Build data-intensive applications locally and deploy at scale using the combined powers of Python and Spark 2.0 About This Book Learn why and how you can efficiently use Python to process data and build machine learning models in Apache Spark 2.0 Develop and deploy efficient, scalable real-time Spark solutions Take your understanding of using Spark with Python to the next level with this jump start guide Who This Book Is For If you are a Python developer who wants to learn about the Apache Spark 2.0 ecosystem, this book is for you. A firm understanding of Python is expected to get the best out of the book. Familiarity with Spark would be useful, but is not mandatory. What You Will Learn Learn about Apache Spark and the Spark 2.0 architecture Build and interact with Spark DataFrames using Spark SQL Learn how to solve graph and deep learning problems using GraphFrames and TensorFrames respectively Read, transform, and understand data and use it to train machine learning models Build machine learning models with MLlib and ML Learn how to submit your applications programmatically using spark-submit Deploy locally built applications to a cluster In Detail Apache Spark is an open source framework for efficient cluster computing with a strong interface for data parallelism and fault tolerance. This book will show you how to leverage the power of Python and put it to use in the Spark ecosystem. You will start by getting a firm understanding of the Spark 2.0 architecture and how to set up a Python environment for Spark. You will get familiar with the modules available in PySpark. You will learn how to abstract data with RDDs and DataFrames and understand the streaming capabilities of PySpark. Also, you will get a thorough overview of machine learning capabilities of PySpark using ML and MLlib, graph processing using GraphFrames, and polyglot persistence using Blaze.
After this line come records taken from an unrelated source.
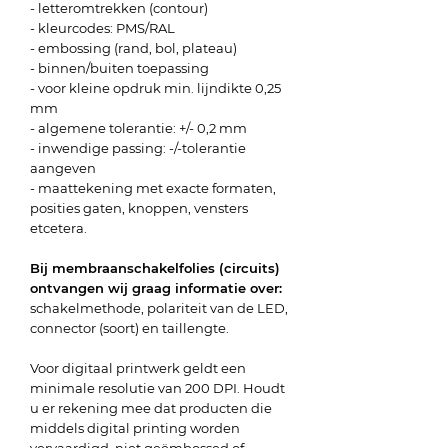
- letteromtrekken (contour)
- kleurcodes: PMS/RAL
- embossing (rand, bol, plateau)
- binnen/buiten toepassing
- voor kleine opdruk min. lijndikte 0,25
mm
- algemene tolerantie: +/- 0,2 mm
- inwendige passing: -/-tolerantie
aangeven
- maattekening met exacte formaten,
posities gaten, knoppen, vensters
etcetera.
Bij membraanschakelfolies (circuits)
ontvangen wij graag informatie over:
schakelmethode, polariteit van de LED,
connector (soort) en taillengte.
Voor digitaal printwerk geldt een
minimale resolutie van 200 DPI. Houdt
u er rekening mee dat producten die
middels digital printing worden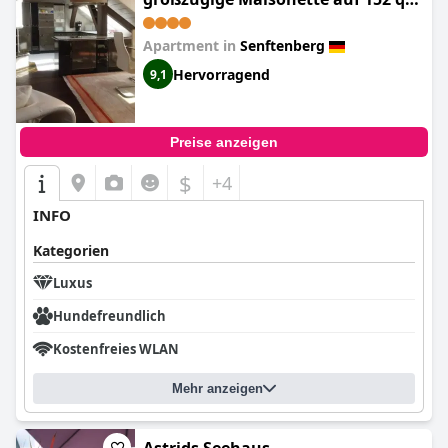
mit Klima & Kamin
Apartment in
Senftenberg
Hervorragend
9,1
Preise anzeigen
$
+4
INFO
Kategorien
Luxus
Hundefreundlich
Kostenfreies WLAN
Mehr anzeigen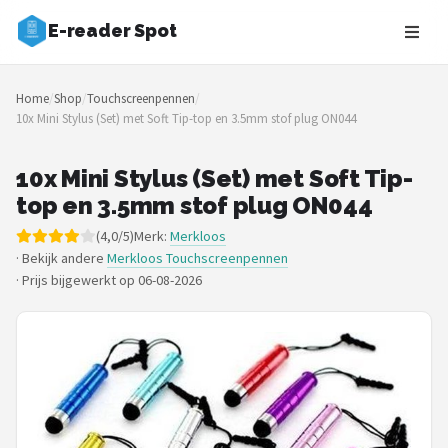
E-reader Spot
Zoeken
Home
/
Shop
/
Touchscreenpennen
/
NAVIGATIE
10x Mini Stylus (Set) met Soft Tip-top en 3.5mm stof plug ON044
Shop
10x Mini Stylus (Set) met Soft Tip-
Merken
top en 3.5mm stof plug ON044
(4,0/5)
Merk:
Merkloos
Blog
· Bekijk andere
Merkloos Touchscreenpennen
·
Prijs bijgewerkt op 06-08-2026
Auteurs
E-readers
Shop
POPULAIRE MERKEN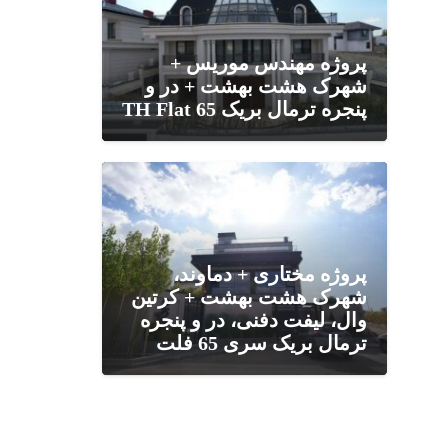
پروژه مهندس موریس +
شهرک هشت بهشت + در و
پنجره ترمال بریک TH Flat 65
پروژه مختاری + دماوند،
شهرک هشت بهشت + کرتین
وال، لیفت دفنی، در و پنجره
ترمال بریک سری 65 فلت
Finally, you will learn how to deploy your applications to the cloud using the spark-submit command. By the end of this book, you will have established a firm understanding of the Spark Python API and how it can be used to build data-intensive applications. Style and approach This book takes a very comprehensive, step-by-step approach so you understand how the Spark ecosystem can be used with Python to develop efficient, scalable solutions. Every chapter is standalone and written in a very easy-to-understand manner, with a focus on both the hows and the whys of each concept.